## Aim A
How many lines in the rows below contain the string "none"? Case counts, and the reply should be the number alone.

## Reading passage
* * *

- Promotional poster for Broadway
- Original language: English
- Written by: Matthew Lombardo
- Setting: Summer of 1965

Premiere
- Official website

= Looped =

2010 play by Matthew Lombardo

Looped is a play by Matthew Lombardo about an event surrounding actress Tallulah Bankhead. It had a Broadway run in 2010, after two previous productions in 2008 and 2009, all three of them featuring Valerie Harper.

==Plot==
Based on a real event, Looped takes place in the summer of 1965, when an inebriated Tallulah Bankhead needed eight hours to redub, or "loop", one line of dialogue for her last movie, Die! Die! My Darling!: "And so Patricia, as I was telling you, that deluded rector has in literal effect closed the church to me." Though Bankhead's outsized personality dominates the play, the sub-story involves her battle of wills with a film editor named Danny Miller, who has been selected to work that particular sound editing session.

==Productions==
The first performance of Looped was as a January 8, 2007 New World Stages reading, with Elizabeth Ashley as Tallulah Bankhead and Neal Huff as Danny Miller.

In 2008 the play's writer Matthew Lombardo pitched Looped to Valerie Harper - who Lombardo states he envisioned as Tallulah Bankhead when he wrote the play. Harper invited Rob Ruggiero, who in 1998 had directed her off-Broadway in All Under Heaven, to helm Looped, which premiered at the Pasadena Playhouse, Pasadena, California in the summer of 2008. According to Harper, "When the show ran in Pasadena, we got a lot of feedback that the first act was uproariously funny, and the second act was very, very dark. It was almost like two separate plays. Since then...Matthew Lombardo...has added more depth and context to the first act, and more laugh lines to the second act. It’s now a much more cohesive journey."

With Harper reprising her role, the rewritten Looped would play 2009 engagements at the Cuillo Centre for the Arts in West Palm Beach, Florida, and at the Arena Stage of the Lincoln Theater (Washington D.C.). Created by Chad Allen in Pasadena, the role of Danny Miller would be played in West Palm Beach and Washington D.C. by Jay Goede.

* * *

## Aim B
Copy the stretch of the article on the play Looped from "- Promotional poster" through "featuring Valerie Harper.".

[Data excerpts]
* * *

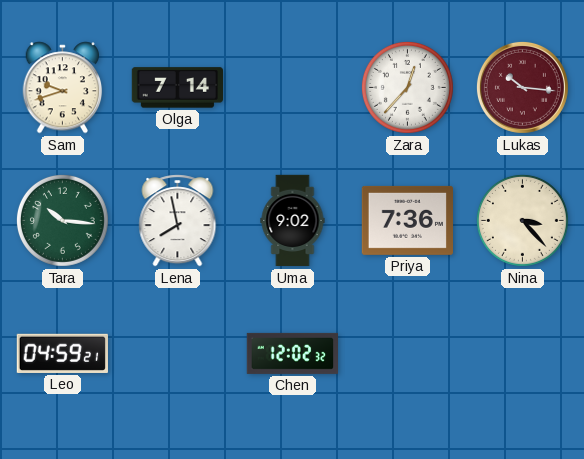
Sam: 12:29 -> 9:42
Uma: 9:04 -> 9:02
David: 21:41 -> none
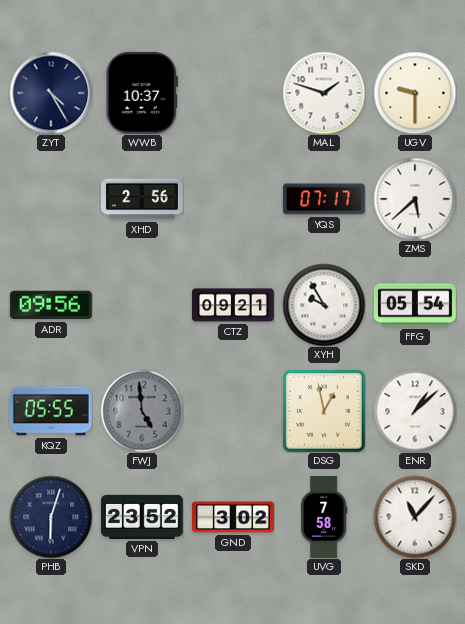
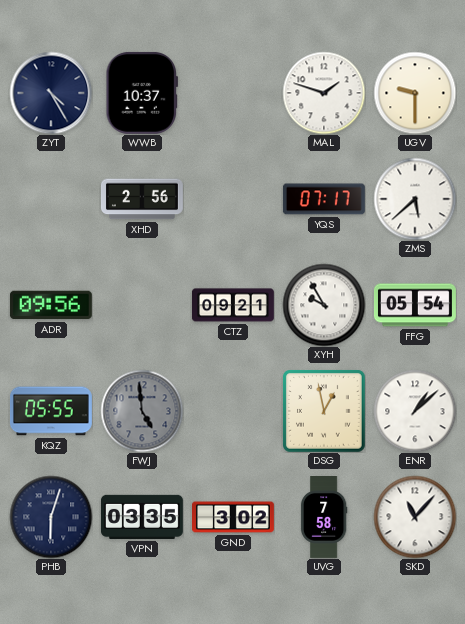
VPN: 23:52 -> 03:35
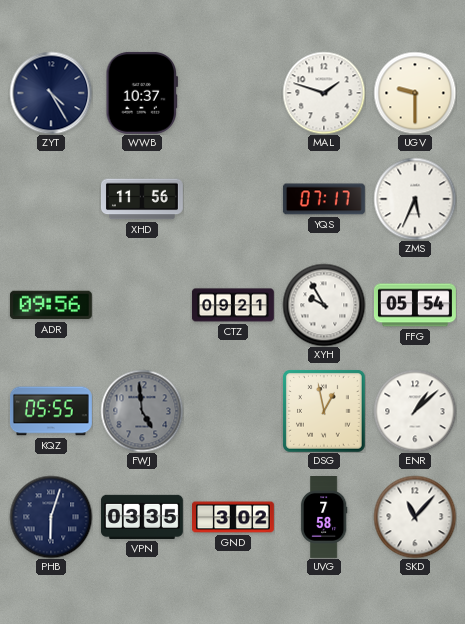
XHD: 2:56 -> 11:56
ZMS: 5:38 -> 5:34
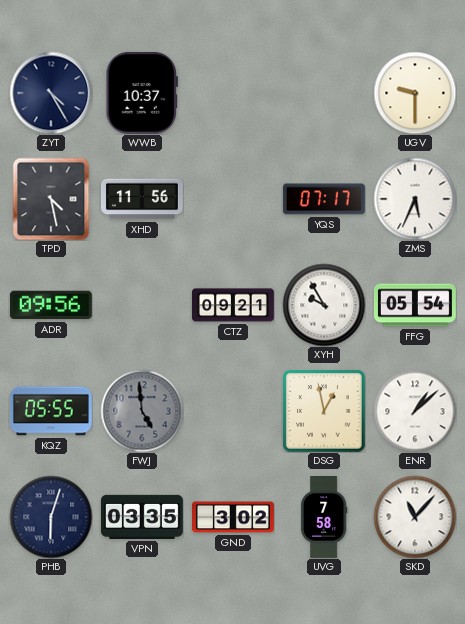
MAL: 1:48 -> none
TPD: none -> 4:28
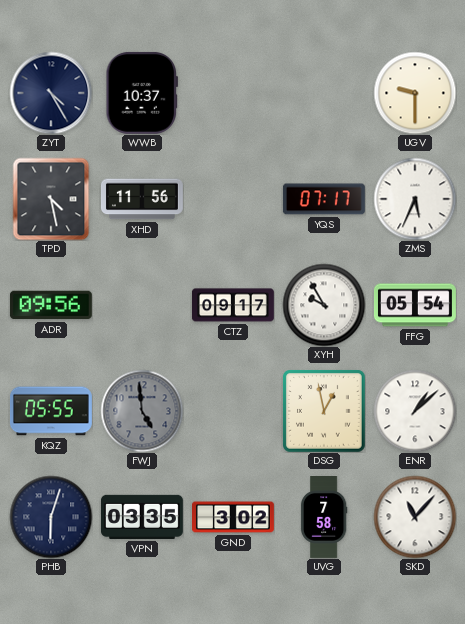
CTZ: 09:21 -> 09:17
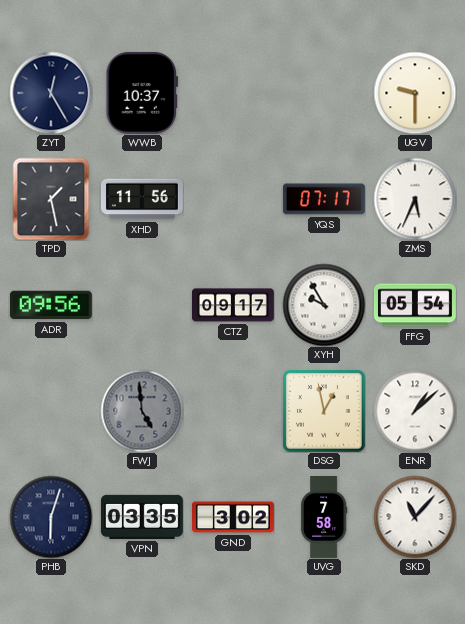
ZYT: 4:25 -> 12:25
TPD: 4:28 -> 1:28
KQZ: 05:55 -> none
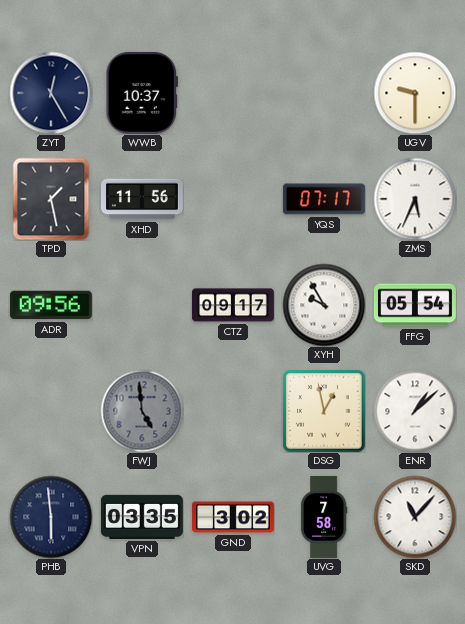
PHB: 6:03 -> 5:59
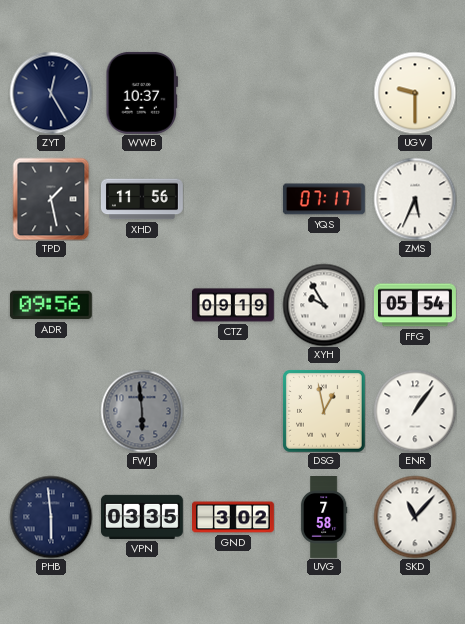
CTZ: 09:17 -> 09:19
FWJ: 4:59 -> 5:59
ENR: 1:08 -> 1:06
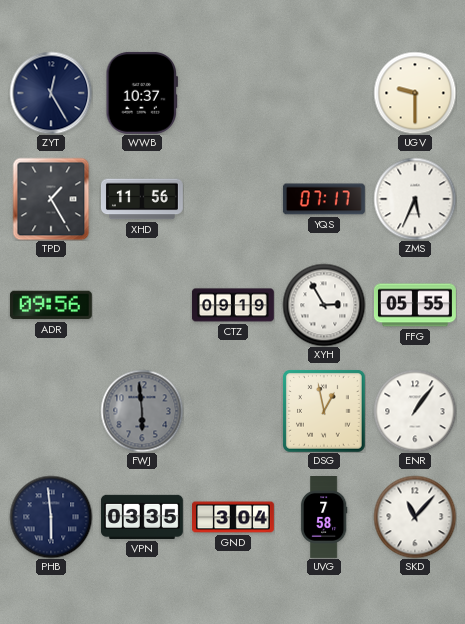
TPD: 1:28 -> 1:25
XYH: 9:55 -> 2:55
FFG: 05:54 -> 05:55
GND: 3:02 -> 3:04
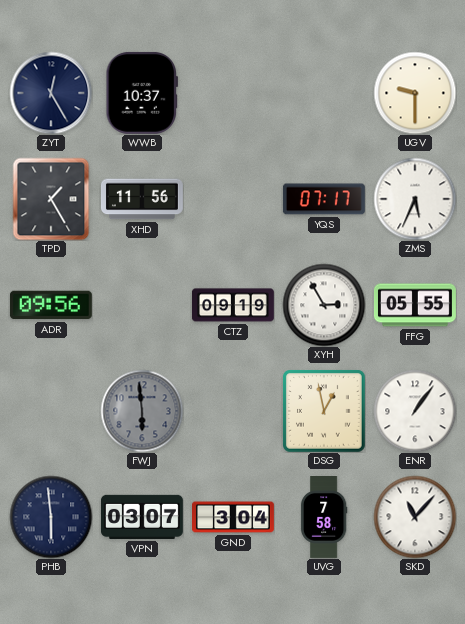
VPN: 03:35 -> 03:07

* * *

## Task output A
4

## Task output B
- Promotional poster for Broadway
- Original language: English
- Written by: Matthew Lombardo
- Setting: Summer of 1965

Premiere
- Official website

= Looped =

2010 play by Matthew Lombardo

Looped is a play by Matthew Lombardo about an event surrounding actress Tallulah Bankhead. It had a Broadway run in 2010, after two previous productions in 2008 and 2009, all three of them featuring Valerie Harper.